Law school lecture will look at emergence of AI, machine learning in health care

by Pete Rosenbery

CARBONDALE, Ill. – One of the nation’s leading experts on medical ethics and health law will discuss the evolving issues with integrating artificial intelligence and machine learning into health care in a virtual lecture on March 22 hosted by the SIU School of Law.

Cohen

Glenn Cohen, deputy dean and the James A. Attwood and Leslie Williams Professor of Law at Harvard School of Law, will present “Artificial Intelligence and Machine Learning in Health Care: Legal and Ethical Issues” for the 2021 John and Marsha Ryan Bioethicist in Residence Lecture.

The Zoom webinar is at 5 p.m. The lecture is free and the public is welcome. The webinar ID is 924 0204 1180 and passcode is 049982.

Already introduced in clinical care

Cohen explained the world is paying increasing attention to the integration of artificial intelligence (AI), particularly machine learning (ML) into health care. Machine learning is a branch of AI focused on “building applications that learn from data and improve their accuracy over time without being programmed to do so.”

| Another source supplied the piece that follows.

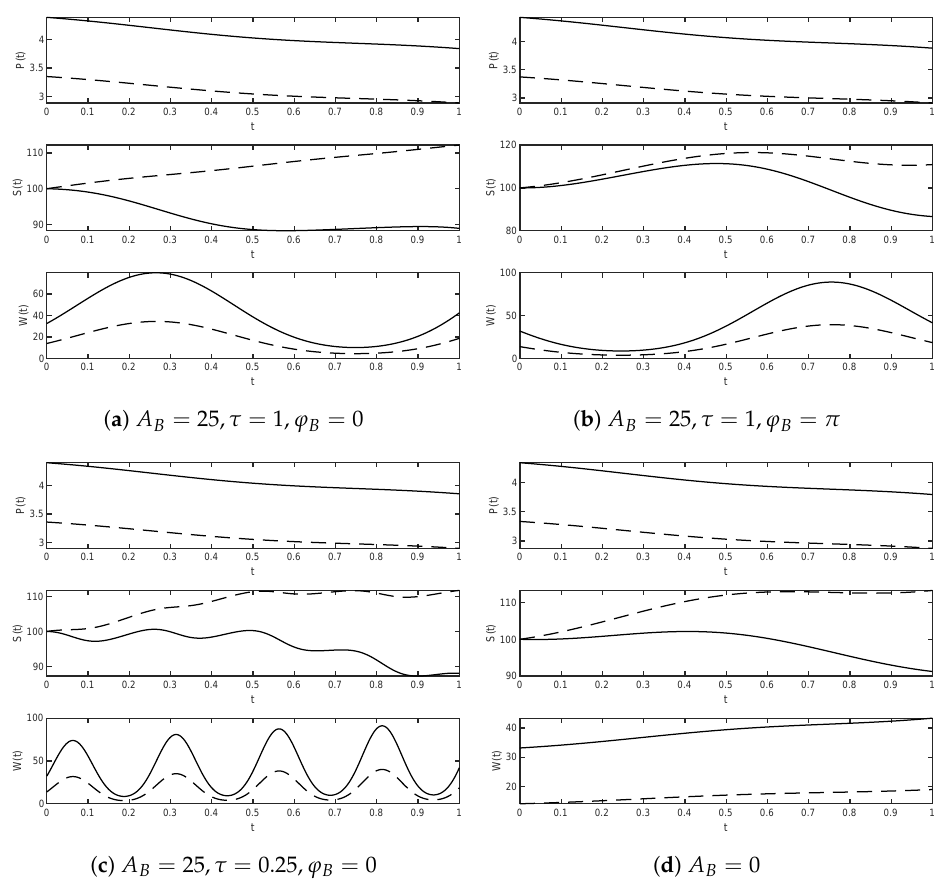
Figure 1. Different scenarios for the dynamics of p ∗ ( t ) , S ∗ ( t ) and W ∗ ( t ) . The continuous lines refer to the case with a linear price scheme, while the dashed lines refer to the case with a convex tariff scheme ( α = 2).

“To give an example from medicine – training an algorithm to predict the malignancy of a sample of breast tissue, i.e. trying to better detect breast cancer,” he said.

Lecture to address various issues

Cohen said his discussion will provide a general overview of legal and ethical issues, including questions such as:

  • What rules should govern using patient data to build medical AI? For example, should hospitals be allowed to use a patient’s medical records to do so without their approval?
  • How should the Food and Drug Administration and other regulators approach medical AI? Should all medical AI be reviewed and approved before used in care?
  • What role should patients have in deciding when medical AI is used in their care? Is there an obligation for clinicians to get informed consent for the use of AI, even when that AI is not apparent to the patient and instead just advising the clinician?
  • What liability do physicians and nurses face if they use medical AI and something goes wrong for a patient?
  • How do we ensure equity in the way medical AI is built and deployed?

The “world of medical AI is already here, but will become an increasingly prominent part” of a patient’s encounters with the health care system, said Cohen, who is also faculty director of the law school’s Petrie-Flom Center for Health Law Policy, Biotechnology & Bioethics..

“The time is now to face the hard legal and ethical questions,” he said.

‘Incredible scholar, empathetic teacher’

Camille M. Davidson, SIU law school dean, said Cohen, like many of SIU’s students, was a first-generation college student and the youngest member of Harvard’s law faculty when he was hired.

“Not only is he an incredible scholar, he is also an empathetic teacher who understands the importance of a college education,” Davidson said. “He is an international expert on the intersection of bioethics and the law. We are excited to have him join us for the Ryan Bioethics Lecture.”

Lecture focuses on timely medical, legal ethics

This is the law school’s 16th bioethicist-in-residence lecture, and the 14th since John C. and Dr. Marsha G. Ryan endowed the visiting lecture series. Founded in 2006, the John and Marsha Ryan Bioethicist-in-Residence program supports an annual residence and lecture by a law or medicine ethics scholar for the SIU schools of law and medicine.

Marsha Ryan earned her law degree from the SIU School of Law in 1987 and was an adjunct faculty member there for 30 years until 2017. She practiced general and breast surgery in Carbondale for 36 years until her retirement in 2017. John Ryan, a member of the law school’s inaugural class, is a longstanding attorney at Feirich, Green, Mager, Ryan in Carbondale.